I could say much more on the topic of lighting but will instead treat you to photos of some of the fixtures we've picked out.

Wall sconces along the stairwell:

On either side of the master bathroom mirror:

Two rigid-stem (non-swaying) pendants over the dining room table, hanging off a monorail:

A big friendly pendant in the middle of the kitchen ceiling:

Wall sconces in one of the guest bedrooms:

A cheerful little ceiling light at the back door:

There are several others, but I will wait until I can display them in their new home!

Fun with light fixtures

Submitted by Andrea on September 17, 2011

My quest for attractive and inexpensive light fixtures has begun, and my old friend the Internet is ready to help. I have no intention of turning this website into an interior design blog, but I couldn't resist sharing my bright idea.

I quite like this light fixture, but I wouldn't dream of sullying our Almost Passive House with an egregiously incandescent bulb:

However, I think it would look smashing with a Plumen CFL, don't you think?

Yes, Plumen bulbs are pricey ($30 USD), but the fixture itself isn't too outrageous ($119), so I think this could work. Not sure where to put it, but I'm sure we'll come up with something.

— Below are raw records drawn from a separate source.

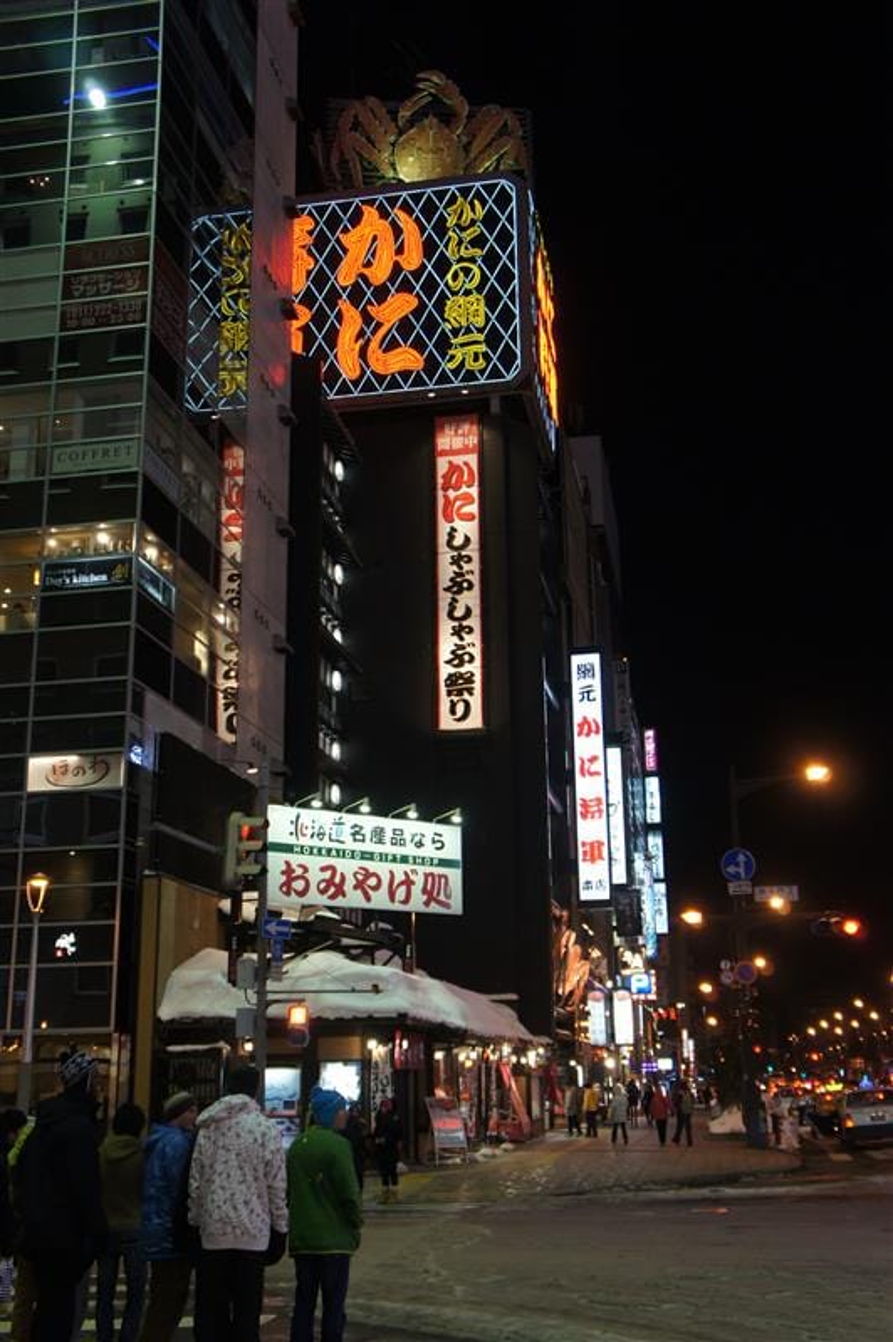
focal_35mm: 37
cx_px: 446
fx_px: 1379
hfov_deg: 35.9
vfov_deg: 51.9
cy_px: 671
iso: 800
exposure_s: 1/40
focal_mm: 25
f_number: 4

Lighting: My nebulous plan

Submitted by Andrea on September 15, 2011

The time has come, the Walrus said, to start deciding on interior fixtures and finishes. I've been focusing for so long on things like the foundation and the building envelope that it feels weird to focus on mere fripperies, but I can put it off no longer. Admittedly, I picked out my kitchen faucet years ago (I installed the same one in two previous houses), but I'm in a fog when it comes to interior lighting.

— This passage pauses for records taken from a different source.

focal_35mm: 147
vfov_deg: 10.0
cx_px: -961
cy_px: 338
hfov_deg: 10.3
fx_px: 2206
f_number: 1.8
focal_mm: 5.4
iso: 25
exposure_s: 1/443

Ted had the clever idea to use LED strip lighting to give rooms the ambiance of a dorm room lit by Christmas lights. It's a soft, friendly sort of light, which is all we'll need when we're using our laptops (i.e. 90% of waking hours). Furthermore, we could use RGB controllers to change the light color, which would look pretty darn excellent. And of course we'd have some bright overhead fixtures for times we want to actually see things and not just pass the bong around. (I'm speaking figuratively, not literally — Ted and I are utterly and perhaps boringly substance-free.) LED lighting: Energy-efficient and mighty slick.

Alas, I've found no examples online of what we want to accomplish. I've found a lot of McMansiony-looking LED cove lighting, which is not our style at all. I'm imagining LED strips tucked behind curved moldings but not so close to the ceiling. Ideally it would bathe the wall in weird indirect light and look really cool.

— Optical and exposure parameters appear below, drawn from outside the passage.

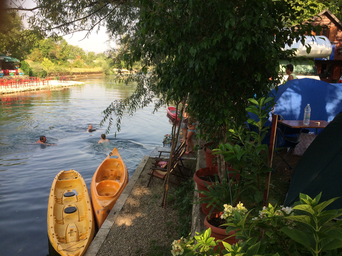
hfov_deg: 61.7
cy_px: 128
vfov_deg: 48.2
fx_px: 287
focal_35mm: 29
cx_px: 171
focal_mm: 4.15
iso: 32
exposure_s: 1/500
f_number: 2.2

But I have no idea if this would work. I suspect you need something above the LED strips to reflect the light back down. Furthermore, there are heaps of LED vendors online but I've heard there's a lot of junk out there. So today I called a lighting consultant recommended by Eli to see if he can help me navigate this bright glowing sea.

We spoke briefly on the phone and he warned me that LEDs are currently more expensive than conventional lighting (sigh). He confirmed that most of the LEDs available online are crap (and no, he doesn't sell anything himself — he just provides recommendations). We'll probably set up a meeting with him to discuss our wild notions and to see if we're heading in the right direction.

As for the overhead bright lights, I think we'll use a combination of LED recessed lighting and hanging fixtures fitted with GU24 sockets [ETA: Or not — see below.]. That is, if someone doesn't convince me that GU24s are a flash in the pan (ha!) and that this recent article about GU24 lighting from Green Building Advisor is all wet.

I have a sinking feeling that LEDs are not quite ready for prime time, which is frustrating because they surely will be within a few years. And of course they use a mere squeak of power compared to incandescents, and they are less flickery and annoying than CFLs.

Words of lighting wisdom are welcome!

[Added on 2011-09-18:  Erik Haugsjaa emphatically pointed out that GU24s are best suited for landlords or developers who want to force residents to use energy-efficient bulbs and that they're actually a terrible choice for us, given the lack of fixtures available. So we'll go with good old Edison overhead fixtures instead.]